Getting Started

VideoToolbox Remote turns a Mac into a networked FFmpeg accelerator. Use this guide if you want a Linux, Windows, or macOS FFmpeg client to use remote VideoToolbox over LAN for H.264/HEVC encode, decode, or full transcode jobs.

[!TIP] Want the fastest first run? Download the prebuilt vtremoted-* and ffmpeg-* tarballs from the latest release, then use the same launch and FFmpeg commands shown below.

Follow these steps to set up the macOS server and a matching FFmpeg client.

Prerequisites

Step 1: Prepare the Mac (Server)

For the fastest first run, download vtremoted-macos-arm64.tar.gz or vtremoted-macos-x86_64.tar.gz from the latest release, unpack it, and use the release-tarball command in step 4.

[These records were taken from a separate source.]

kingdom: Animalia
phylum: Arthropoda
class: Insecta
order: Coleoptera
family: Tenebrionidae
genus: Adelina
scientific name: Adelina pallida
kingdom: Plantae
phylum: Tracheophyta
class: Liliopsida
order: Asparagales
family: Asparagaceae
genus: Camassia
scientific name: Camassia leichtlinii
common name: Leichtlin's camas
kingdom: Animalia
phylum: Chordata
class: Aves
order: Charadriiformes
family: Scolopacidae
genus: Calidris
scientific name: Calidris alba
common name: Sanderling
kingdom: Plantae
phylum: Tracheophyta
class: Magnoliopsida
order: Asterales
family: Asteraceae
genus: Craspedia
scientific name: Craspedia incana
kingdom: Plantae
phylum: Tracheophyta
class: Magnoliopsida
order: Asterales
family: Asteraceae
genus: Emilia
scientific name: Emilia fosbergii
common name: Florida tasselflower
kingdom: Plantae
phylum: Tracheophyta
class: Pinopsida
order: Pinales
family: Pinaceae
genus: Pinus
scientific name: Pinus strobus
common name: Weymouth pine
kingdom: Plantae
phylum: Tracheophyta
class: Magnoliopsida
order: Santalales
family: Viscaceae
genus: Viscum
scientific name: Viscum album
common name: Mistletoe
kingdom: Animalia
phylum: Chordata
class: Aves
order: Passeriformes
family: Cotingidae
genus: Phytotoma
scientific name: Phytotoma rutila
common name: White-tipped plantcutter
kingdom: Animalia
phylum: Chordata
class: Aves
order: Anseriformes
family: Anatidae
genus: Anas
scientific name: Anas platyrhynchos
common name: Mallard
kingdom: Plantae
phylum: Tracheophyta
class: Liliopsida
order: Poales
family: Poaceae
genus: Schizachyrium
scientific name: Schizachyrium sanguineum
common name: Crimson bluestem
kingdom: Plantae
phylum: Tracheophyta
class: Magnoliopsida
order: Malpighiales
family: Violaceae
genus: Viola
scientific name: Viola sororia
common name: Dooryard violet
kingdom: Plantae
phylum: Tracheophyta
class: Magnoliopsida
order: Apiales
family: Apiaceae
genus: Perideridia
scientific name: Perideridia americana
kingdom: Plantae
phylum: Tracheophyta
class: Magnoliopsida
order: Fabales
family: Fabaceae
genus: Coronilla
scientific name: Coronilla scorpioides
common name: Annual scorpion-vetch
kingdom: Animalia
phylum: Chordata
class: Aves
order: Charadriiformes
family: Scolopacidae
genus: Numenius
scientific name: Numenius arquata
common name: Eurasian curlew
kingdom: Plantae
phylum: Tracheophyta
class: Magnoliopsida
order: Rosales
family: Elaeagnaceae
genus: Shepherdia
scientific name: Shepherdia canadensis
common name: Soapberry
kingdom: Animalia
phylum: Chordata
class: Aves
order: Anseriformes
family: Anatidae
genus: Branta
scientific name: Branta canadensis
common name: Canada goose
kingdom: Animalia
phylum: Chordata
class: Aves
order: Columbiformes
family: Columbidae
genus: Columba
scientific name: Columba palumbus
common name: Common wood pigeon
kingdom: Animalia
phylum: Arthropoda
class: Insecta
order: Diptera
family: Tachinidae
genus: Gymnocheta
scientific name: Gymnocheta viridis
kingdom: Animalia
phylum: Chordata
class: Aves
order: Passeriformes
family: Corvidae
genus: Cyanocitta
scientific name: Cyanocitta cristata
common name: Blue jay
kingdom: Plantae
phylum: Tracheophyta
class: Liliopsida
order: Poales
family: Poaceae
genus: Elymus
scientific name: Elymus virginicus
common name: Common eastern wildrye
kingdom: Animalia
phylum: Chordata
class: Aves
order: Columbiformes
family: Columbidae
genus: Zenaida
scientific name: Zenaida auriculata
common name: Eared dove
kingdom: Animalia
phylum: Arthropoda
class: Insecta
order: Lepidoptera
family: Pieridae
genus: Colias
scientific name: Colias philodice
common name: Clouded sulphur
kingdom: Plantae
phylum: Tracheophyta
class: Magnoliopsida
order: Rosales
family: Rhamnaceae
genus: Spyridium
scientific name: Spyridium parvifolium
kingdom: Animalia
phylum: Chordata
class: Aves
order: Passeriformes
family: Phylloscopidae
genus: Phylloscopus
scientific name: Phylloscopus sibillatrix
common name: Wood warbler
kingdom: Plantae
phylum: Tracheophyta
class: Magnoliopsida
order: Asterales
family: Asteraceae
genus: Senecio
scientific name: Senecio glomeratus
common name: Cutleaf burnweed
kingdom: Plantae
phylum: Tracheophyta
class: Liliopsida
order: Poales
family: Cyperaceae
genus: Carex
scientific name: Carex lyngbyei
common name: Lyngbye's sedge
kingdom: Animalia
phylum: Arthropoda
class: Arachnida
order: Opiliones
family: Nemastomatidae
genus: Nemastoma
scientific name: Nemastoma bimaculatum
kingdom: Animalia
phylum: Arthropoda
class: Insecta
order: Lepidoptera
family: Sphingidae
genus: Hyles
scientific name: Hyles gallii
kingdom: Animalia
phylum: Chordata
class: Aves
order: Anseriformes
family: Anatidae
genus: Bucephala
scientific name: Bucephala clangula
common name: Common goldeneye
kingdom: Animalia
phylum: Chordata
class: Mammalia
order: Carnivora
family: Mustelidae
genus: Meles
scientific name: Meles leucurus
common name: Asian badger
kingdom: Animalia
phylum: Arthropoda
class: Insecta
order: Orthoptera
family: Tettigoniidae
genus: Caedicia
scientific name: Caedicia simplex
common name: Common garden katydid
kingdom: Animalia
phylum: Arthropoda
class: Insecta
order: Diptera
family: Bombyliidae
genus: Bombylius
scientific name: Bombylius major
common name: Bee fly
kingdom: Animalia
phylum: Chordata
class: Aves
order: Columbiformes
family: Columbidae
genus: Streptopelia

  1. Clone the repository:
    git clone https://github.com/davelindo/videotoolbox_remote.git
    cd videotoolbox_remote
    
  2. Install dependencies:
    brew install lz4 zstd pkg-config
    

    vtremoted loads lz4 and zstd at runtime instead of requiring them to start. Default FFmpeg/OBS clients request LZ4 wire compression, so keep lz4 installed for normal sessions and zstd installed if clients use Zstd.

  3. Build the server:
    make build-vtremoted
    

    The default macOS deployment target is 13.0, even when building on macOS 27 or with a newer SDK. Override MACOSX_DEPLOYMENT_TARGET only when you intentionally want a newer minimum OS.

  4. Run the server:

    From a release tarball:

    # Trusted private LAN only. Never expose this port directly to the internet.
    ./vtremoted/vtremoted --listen <MAC_PRIVATE_IP>:5555 --log-level 1
    

    From a source build:

    # Trusted private LAN only. Never expose this port directly to the internet.
    vtremoted/.build/release/vtremoted --listen <MAC_PRIVATE_IP>:5555 --log-level 1
    

    [!TIP] To install as a background service, run: make install-vtremoted-restart VTREMOTED_LISTEN=<MAC_PRIVATE_IP>:5555

  5. Verify the server:
    vtremoted/.build/release/vtremoted --version
    pgrep -fl vtremoted
    lsof -nP -iTCP:5555 -sTCP:LISTEN
    

Step 2: Build FFmpeg (Client)

For the fastest first run, download the matching ffmpeg-* client tarball for your client OS from the latest release.

On your Linux or Windows machine (or the same Mac if testing locally):

  1. Install build dependencies:
    • Ensure liblz4, libzstd, libvmaf, and pkg-config are installed. liblz4 is needed for the default LZ4 wire-compression mode; libzstd is needed only when requesting Zstd wire compression.
    • For AV1 and common codecs, install libaom, libdav1d, libsvtav1, x264, x265, libvpx, opus, vorbis, and lame development packages as well.
  2. Clone and build:
    git clone https://github.com/davelindo/videotoolbox_remote.git
    cd videotoolbox_remote
    make build-ffmpeg
    

    If a Linux x86_64 source build fails inside FFmpeg x86 assembly, first install current nasm and yasm. To confirm the failure is assembler-specific, rebuild with:

    make clean-ffmpeg
    make build-ffmpeg FFMPEG_DISABLE_X86ASM=1
    

Step 3: Usage Examples

Remote Encode

Send raw frames to the Mac for encoding.

ffmpeg -i input.mkv \
  -c:v h264_videotoolbox_remote \
  -vt_remote_host <MAC_IP>:5555 \
  -b:v 6000k -g 240 \
  -c:a copy -c:s copy \
  output.mkv

Remote Transcode

Send compressed packets to the Mac. The Mac handles the video decode-to-encode path, while FFmpeg I/O, filters outside vtremote transcode options, audio, subtitles, and muxing stay on the client.

ffmpeg -i input.mkv \
  -map 0 \
  -c copy \
  -vt_remote_transcode:v:0 \
  -vt_remote_host <MAC_IP> \
  -vt_remote_port 5555 \
  -vt_remote_out_codec:v:0 hevc \
  -b:v:0 6000k \
  output.mkv

Optional: OBS Plugin Smoke Test (Experimental)

To validate the OBS plugin protocol client path:

make test-obs-plugin

This runs a mock-backed smoke test for connect/configure/frame/packet flow.